**Exercise aim:** Quote the records below in full, exactly as given, with the images taken out.
START Supplied material
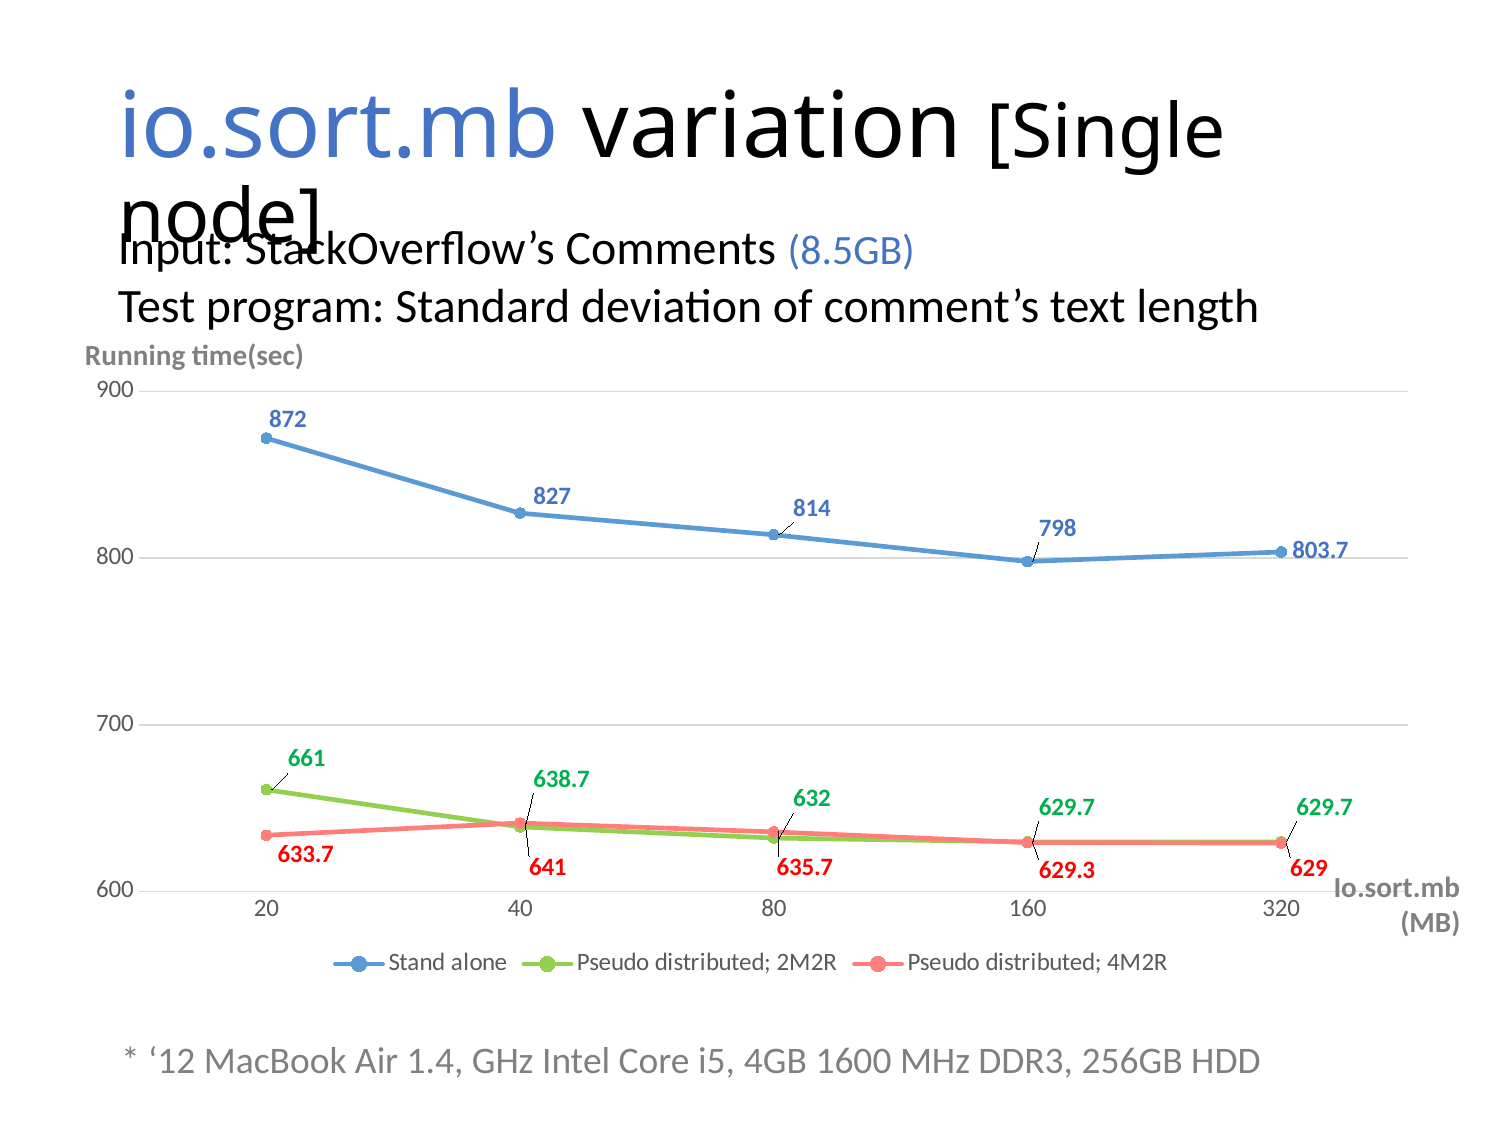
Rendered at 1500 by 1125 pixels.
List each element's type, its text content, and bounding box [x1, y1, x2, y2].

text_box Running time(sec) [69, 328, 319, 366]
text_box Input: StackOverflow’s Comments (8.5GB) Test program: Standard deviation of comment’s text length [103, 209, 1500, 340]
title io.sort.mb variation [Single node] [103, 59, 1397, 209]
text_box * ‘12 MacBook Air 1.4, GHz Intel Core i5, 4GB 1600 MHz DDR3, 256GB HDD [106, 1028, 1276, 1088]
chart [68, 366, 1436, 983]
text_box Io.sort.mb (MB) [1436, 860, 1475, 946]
END Supplied material
**Written response:**
Rendered at 1500 by 1125 pixels.
List each element's type, its text content, and bounding box [x1, y1, x2, y2].

text_box Running time(sec) [69, 328, 319, 366]
text_box Input: StackOverflow’s Comments (8.5GB) Test program: Standard deviation of comment’s text length [103, 209, 1500, 340]
title io.sort.mb variation [Single node] [103, 59, 1397, 209]
text_box * ‘12 MacBook Air 1.4, GHz Intel Core i5, 4GB 1600 MHz DDR3, 256GB HDD [106, 1028, 1276, 1088]
chart [68, 366, 1436, 983]
text_box Io.sort.mb (MB) [1436, 860, 1475, 946]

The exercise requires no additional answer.